I believe in the value of good old-fashioned hard news and deep, probing investigative news to help bring readers into the fold both in print and online.
That might seem like a no-brainer coming from a newspaper editor, but over the course of the last few decades, I've seen all sorts of trends and fads take root and fade away. A few trends have not, however: Today's reader is busier than ever and has an array of sources for news and information that is expanding almost daily.
That means we have to engage the reader faster and with more compelling news and information. We have to write and report about their lives in a way that is meaningful and offers value. If we give them great stories that they can wait until tomorrow to read -- readers very well may never get around to doing so.
Our response to all this competition is reflected in the choices we make on page one. We have, over the course of a year, tried more often to put harder-hitting news on the front page. You saw this reflected in Friday's A1 with four strong stories, including news out of the Legislature about tougher rules for teenage driving. (That followed stories in this newspaper about how Minnesota had the highest teen death rate in the country related to automobile accidents.)

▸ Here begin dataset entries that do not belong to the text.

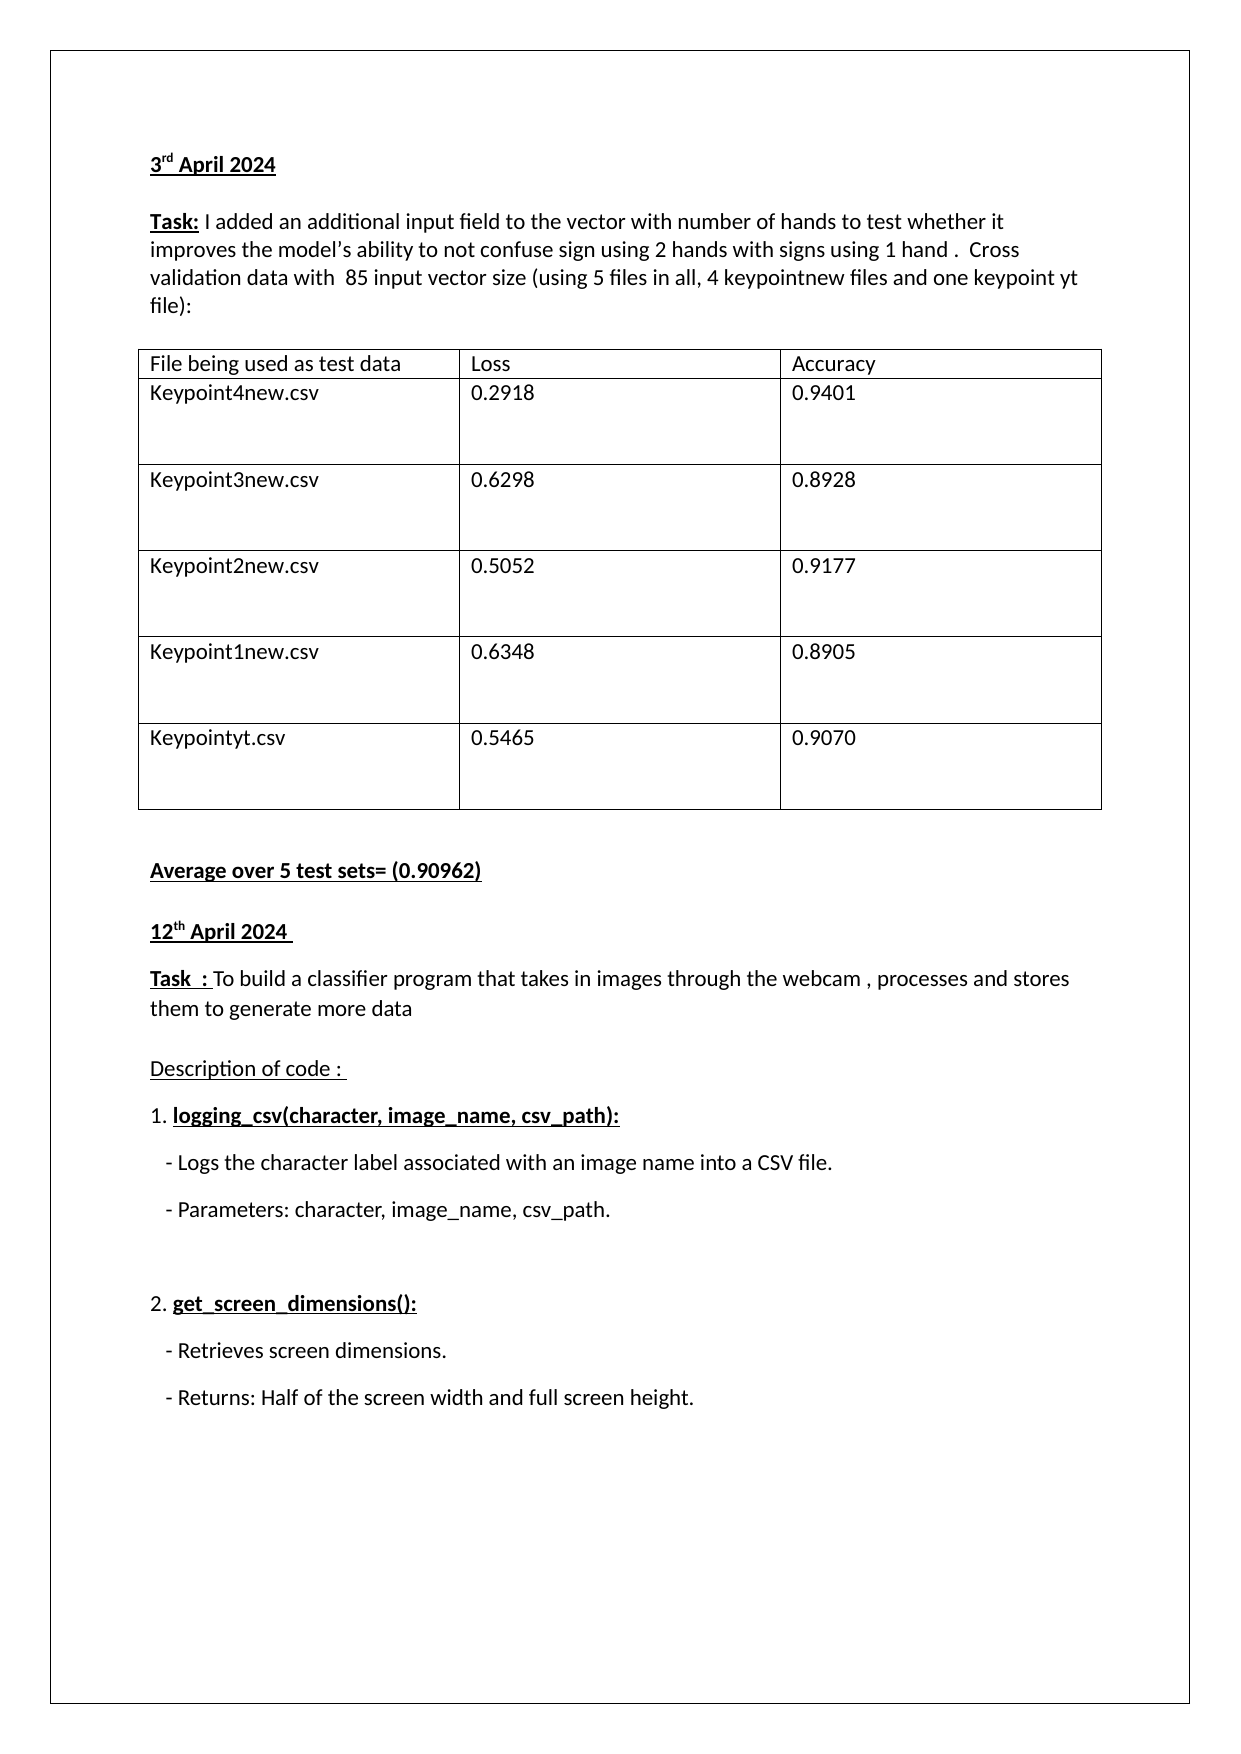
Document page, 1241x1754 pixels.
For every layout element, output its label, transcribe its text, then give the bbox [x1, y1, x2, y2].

text - Logs the character label associated with an image name into a CSV file. [150, 1148, 1090, 1176]
table_cell Keypoint4new.csv [139, 379, 459, 464]
text 1. logging_csv(character, image_name, csv_path): [150, 1101, 1090, 1129]
table_cell 0.2918 [460, 379, 780, 464]
table_cell Keypoint1new.csv [139, 637, 459, 722]
table_cell Keypoint3new.csv [139, 465, 459, 550]
table_cell 0.5465 [460, 724, 780, 809]
table_header Loss [460, 350, 780, 377]
text - Retrieves screen dimensions. [150, 1336, 1090, 1364]
table_cell 0.8905 [781, 637, 1101, 722]
text Average over 5 test sets= (0.90962) 12th April 2024 [150, 857, 1090, 945]
text - Returns: Half of the screen width and full screen height. [150, 1383, 1090, 1411]
table_header File being used as test data [139, 350, 459, 377]
text Task : To build a classifier program that takes in images through the webcam , processes and stores them to generate more data Description of code : [150, 964, 1090, 1083]
table_cell 0.9401 [781, 379, 1101, 464]
text 3rd April 2024 [150, 150, 1090, 178]
table_cell 0.5052 [460, 551, 780, 636]
table_cell 0.6298 [460, 465, 780, 550]
text 2. get_screen_dimensions(): [150, 1289, 1090, 1317]
table_cell 0.9177 [781, 551, 1101, 636]
text - Parameters: character, image_name, csv_path. [150, 1195, 1090, 1223]
table_cell Keypointyt.csv [139, 724, 459, 809]
table_header Accuracy [781, 350, 1101, 377]
table_cell 0.8928 [781, 465, 1101, 550]
text Task: I added an additional input field to the vector with number of hands to test whether it improves the model’s ability to not confuse sign using 2 hands with signs using 1 hand . Cross validation data with 85 input vector size (using 5 files in all, 4 keypointnew files and one keypoint yt file): [150, 207, 1090, 319]
table_cell Keypoint2new.csv [139, 551, 459, 636]
table_cell 0.6348 [460, 637, 780, 722]
table_cell 0.9070 [781, 724, 1101, 809]
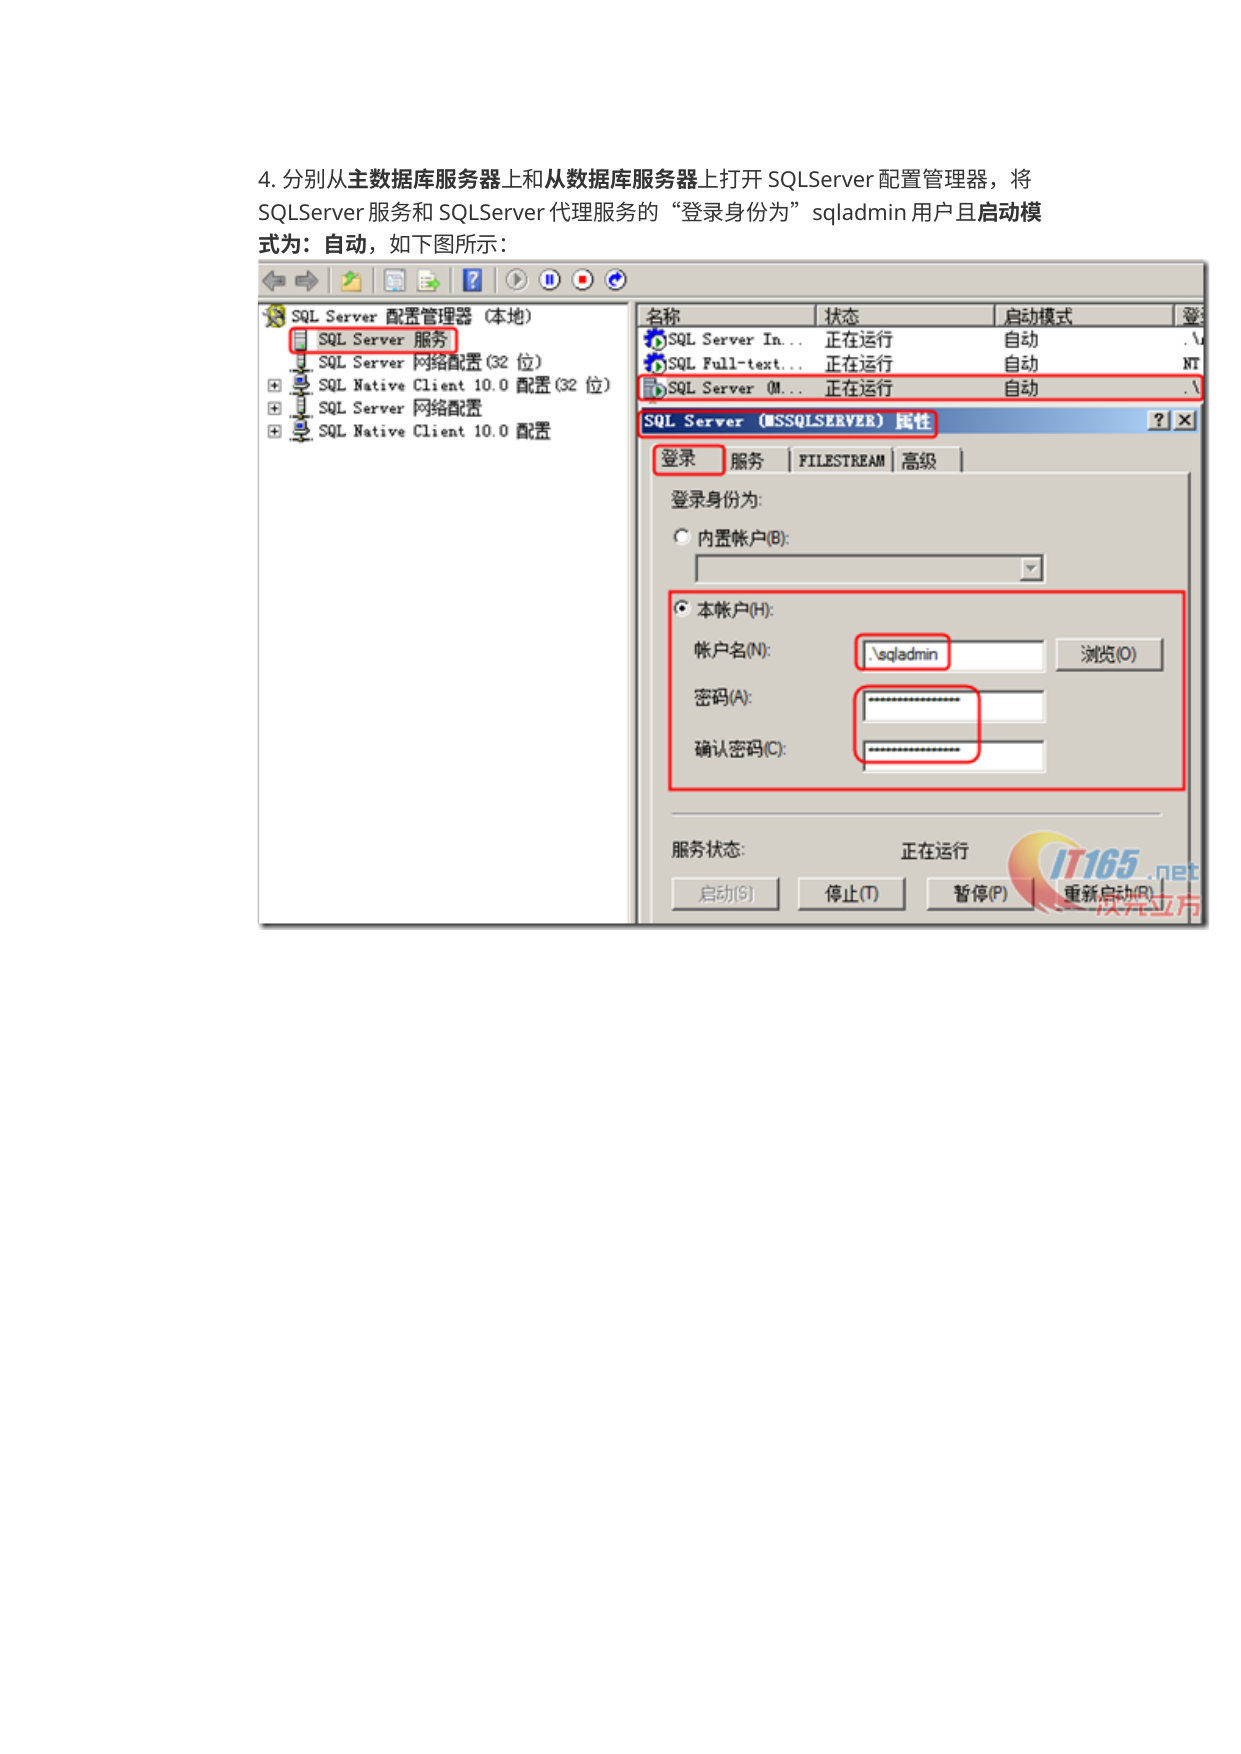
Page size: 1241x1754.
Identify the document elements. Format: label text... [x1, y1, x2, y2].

picture [257, 259, 1210, 930]
text 4. 分别从主数据库服务器上和从数据库服务器上打开SQLServer配置管理器，将SQLServer服务和SQLServer代理服务的“登录身份为”sqladmin用户且启动模式为：自动，如下图所示： [258, 162, 1053, 259]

It is also reflected in how we choose to use our resources. Last week, for example, we ran a three-part series on what can only be called the housing nightmare in Wright County. This reflected months of work on the part of the newsroom. This project began with a story reporter Chris Serres broke about massive mortgage fraud in New Prague, which prompted lots of phone calls from homeowners and real-estate agents suggesting the housing problems were particularly severe in the northern part of the metro area.
Early on in the life of this story, our business news department decided it wanted to do more than just a quick-hit story. It spent months using database research to track down real-estate transactions and foreclosures. "But the key was good, old-fashioned reporting," said business editor Eric Wieffering. "Chris made countless trips out there to track down owners and developers, while Jim Buchta [our real-estate writer] reached out to his network of agents and builders." Others, including editor Karen Lundegaard, photographer Glen Stubbe and computer-assisted reporting editor Glenn Howatt, contributed significant time and energy.
"In the end, I think the story captured the complex forces that drove real-estate mania in many parts of the country. It began with real demand, and that created genuine opportunity. But, after a while, demand became irrelevant. Perverse incentives -- cheap money, lax lending terms and no regulatory oversight -- distorted reality," said Wieffering.
How did our readers respond? We've gotten lots of written comments from our print readers. The Web also allows us to capture, specifically, how many clicked on the story and read it. Day one, alone, received 295,000 page views. When we add in all the page views from the other parts of the project and accompanying slide shows, the total project got about 675,000 page views. Terry Sauer, one of our senior editors for online, said he couldn't remember a project with that kind of readership.